Boosting Large Language Model Efficiency with Sleep-Time Compute

Compute Power in Sleep Mode: Increasing Efficiency for Large Language Models

Large language models (LLMs) have made impressive progress in recent years and are being used in an increasing number of areas. Scaling compute power at runtime, especially during the inference phase, is a crucial factor for the performance of these models, particularly for complex tasks. However, this scaling comes with high latencies and significant costs. A new approach, called "Sleep-Time Compute," promises to remedy this.

The concept of Sleep-Time Compute is based on the idea of letting the models "prepare" themselves in a certain way before they are confronted with specific requests. Similar to a person who intensively studies the material before an exam, the model uses the time when no requests need to be processed to perform relevant calculations in advance. By anticipating possible user requests and pre-calculating useful information, the computational effort during the actual inference phase, i.e., answering the request, can be significantly reduced.

To demonstrate the effectiveness of this approach, modified versions of two reasoning tasks – Stateful GSM-Symbolic and Stateful AIME – were used. The results show that Sleep-Time Compute can reduce the computational effort during inference by a factor of 5 without affecting the accuracy of the results. Furthermore, by scaling the Sleep-Time Compute resources, accuracy could be increased by up to 13% for Stateful GSM-Symbolic and 18% for Stateful AIME.

Another advantage of Sleep-Time Compute becomes apparent when processing multiple related queries to the same context. For this purpose, Multi-Query GSM-Symbolic was developed, an extension of GSM-Symbolic that considers multiple related queries per context. By amortizing the Sleep-Time Compute resources across multiple queries, the average computational effort per query could be reduced by a factor of 2.5.

The effectiveness of Sleep-Time Compute strongly depends on the predictability of user requests. The better the possible requests can be anticipated, the more efficiently the compute power can be used in sleep mode. This was confirmed by further analyses, which show a strong correlation between the predictability of user requests and the efficiency of Sleep-Time Compute.

Finally, Sleep-Time Compute was applied to a realistic software development task in a case study. The results of this study underline the potential of the approach to improve the efficiency of LLMs in practically relevant scenarios.

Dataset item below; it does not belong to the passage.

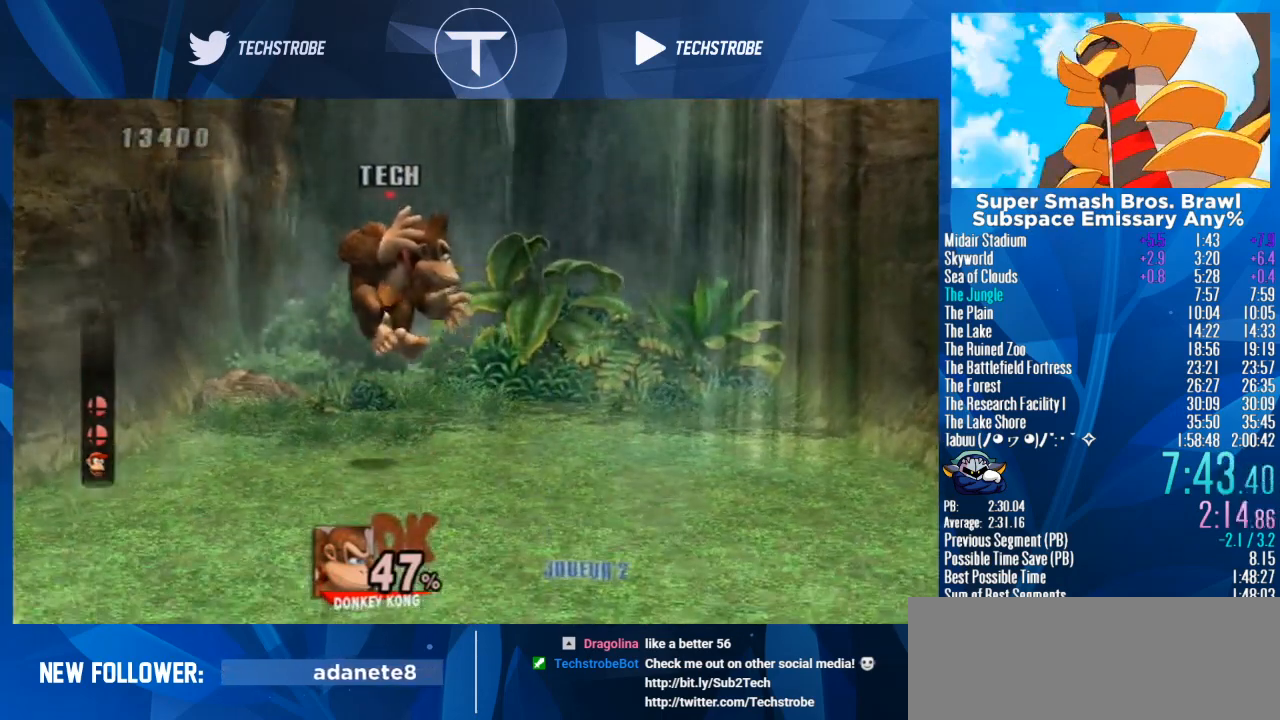
{"buttons": [], "left_stick": "center", "right_stick": "center", "events": [[67, "left_stick", "center"], [133, "left_stick", "down"], [200, "left_stick", "center"], [267, "Y", "down"], [467, "Y", "up"]]}
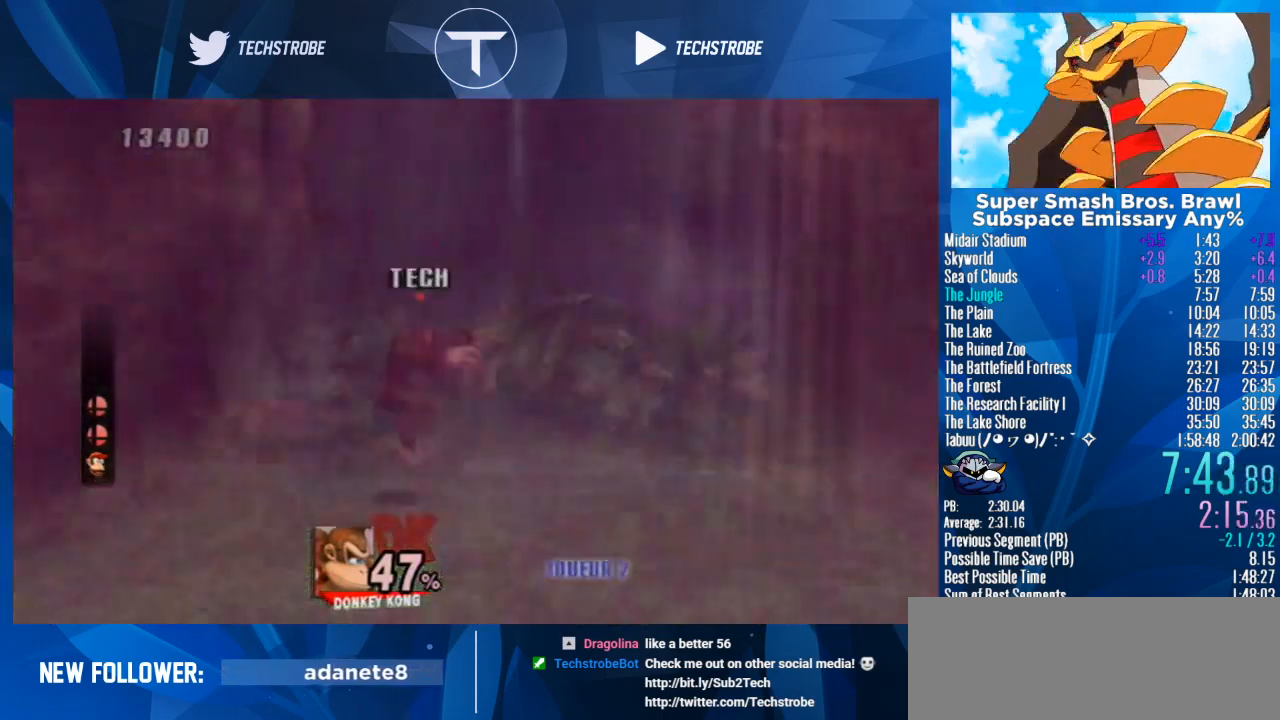
{"buttons": [], "left_stick": "center", "right_stick": "center", "events": [[67, "Y", "down"], [167, "right_stick", "up"], [233, "Y", "up"], [300, "left_stick", "right"], [400, "left_stick", "center"], [467, "right_stick", "center"]]}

Sleep-Time Compute represents a promising method for increasing the efficiency and performance of large language models. By strategically using compute power during periods of low utilization, both the latencies and the costs of inference can be reduced while simultaneously improving the accuracy of the results. The predictability of user requests plays a crucial role in the effectiveness of the procedure. Future research will focus on further optimization and application of Sleep-Time Compute in various application areas.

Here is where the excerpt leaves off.